The celeb wrangler is British and uses the filler “okay, right” continuously for emphasis. “I love blockbusters,” he said. “When I go to the movies, I want to see planes exploding in midair, wicked car chases, cities destroyed, okay, right? I don’t want some dreary, depressing drama that I have to think about, okay, right? I want fun, something to get excited about!”
I understand what he means, despite making depressing, thoughtful films myself. But “something to get excited about” isn’t your movie, Mark, no matter how you slice it.
Last Sunday I saw Gareth Evans’ The Raid 2, for instance. I am hard pressed to think of an action film that has ever affected me so deeply. The audience and I applauded four times during the dazzling second half, and I saw it at an art house with a mostly non-fanboy group. Also two and a half hours long, Evans’ film rarely lagged; if it did, it had a purpose beyond just giving the audience a pause between action sequences that was padded with contrived motivation and dialogue. Both the highly inventive fight sequences and the visual stylishness of The Raid 2 grabbed me by the collar and flung me around the theater. If Evans illustrates just what a hack Tarantino really is — okay, maybe he’s not a ‘hack’, but he’s not worthy of his status in American cinema — then I’m not sure what word is left for you, Mark.
I will grant that not everything is crap. I chuckled once. I suffer from vertigo, so well done making me feel queasy a few times. You’ve got a flair for unusual camera angles, too, as well as for flares on the lens. In fact, the occasional attempts to bring a naturalism into play with the camerawork worked; there are three or four times in the action sequences when you draw us from the wide, cartoonish landscape into a more realistic world that the characters would be experiencing if they really were in such impossible scenarios — it’s the movies, right, so what’s wrong with false realism? Bring it on.
The 3D works against you. The guy sitting next to me went out to change his glasses three times before giving up and never coming back. (He wasn’t as middle class as I am and didn’t care about disturbing the audience.) To say that the 3D makes much of the imagery turbid is the least of its problems — your movie is no Gravity. It feels like Marvel twisted your arm over this. But thanks for making my mind up: I’m not seeing another movie in 3D unless it is another Gravity. Why the fuck am I wearing those clunky glasses I can never forget I’m wearing when they add nothing to the experience? I could use that extra $3.50 towards another mango jalapeño chicken sausage baguette.

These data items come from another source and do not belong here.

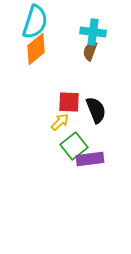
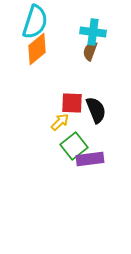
orange diamond: moved 1 px right
red square: moved 3 px right, 1 px down
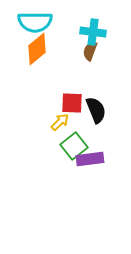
cyan semicircle: rotated 72 degrees clockwise
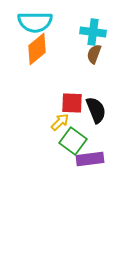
brown semicircle: moved 4 px right, 3 px down
green square: moved 1 px left, 5 px up; rotated 16 degrees counterclockwise
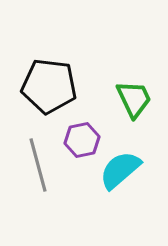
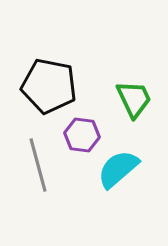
black pentagon: rotated 4 degrees clockwise
purple hexagon: moved 5 px up; rotated 20 degrees clockwise
cyan semicircle: moved 2 px left, 1 px up
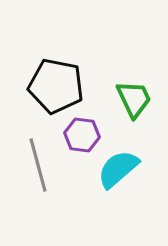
black pentagon: moved 7 px right
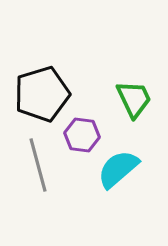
black pentagon: moved 14 px left, 8 px down; rotated 28 degrees counterclockwise
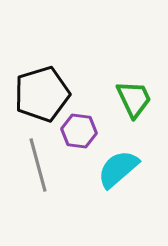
purple hexagon: moved 3 px left, 4 px up
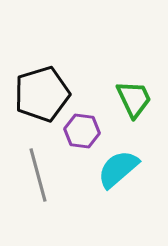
purple hexagon: moved 3 px right
gray line: moved 10 px down
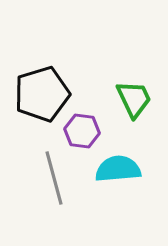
cyan semicircle: rotated 36 degrees clockwise
gray line: moved 16 px right, 3 px down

The most effective element of your movie, Mark, is the casting, and I’m sure you’ve heard that over and over. With this performance, Andrew Garfield proves that he is the most Christlike of the better actors of his generation: he can rise above dead action and walk on watery dialogue. Emma Stone is her usual self, no acting necessary. Mark, you are very lucky that Stone and Garfield are in love in real life; their dynamic comes across on the screen in a palpable way, another one of those touches of realism that help support your uncreative live-action cartoon junk. It’s such a pity their dynamic is wasted on this; I hope the relationship lasts long enough to give us a Tracy and Hepburn collaboration in worthier fare.
It’s one of the unfairnesses of the movie world that The Raid 2 will only be shown in major cities when it should be given a greater screen saturation than The Amazing Spider-Man 2. If it were in English, it would be the sleeper hit of the year. Sadly, it’s in Indonesian with no white people in sight, which is just another testament to Gareth Evans’ ballsiness, to the singularity of his vision and passion.
Unfortunately, most moviegoers agree with my British barfly celeb wrangler about blockbusters, and that’s why they will continue being made. I had a moment of delusion leaving your film, Mark, and imagined a world where finally people demanded a certain level of entertainment from the studios that would stop them making this sort of overblown pabulum. Let them eat hotdogs all they want. I’ll stick to my chicken sausage baguette.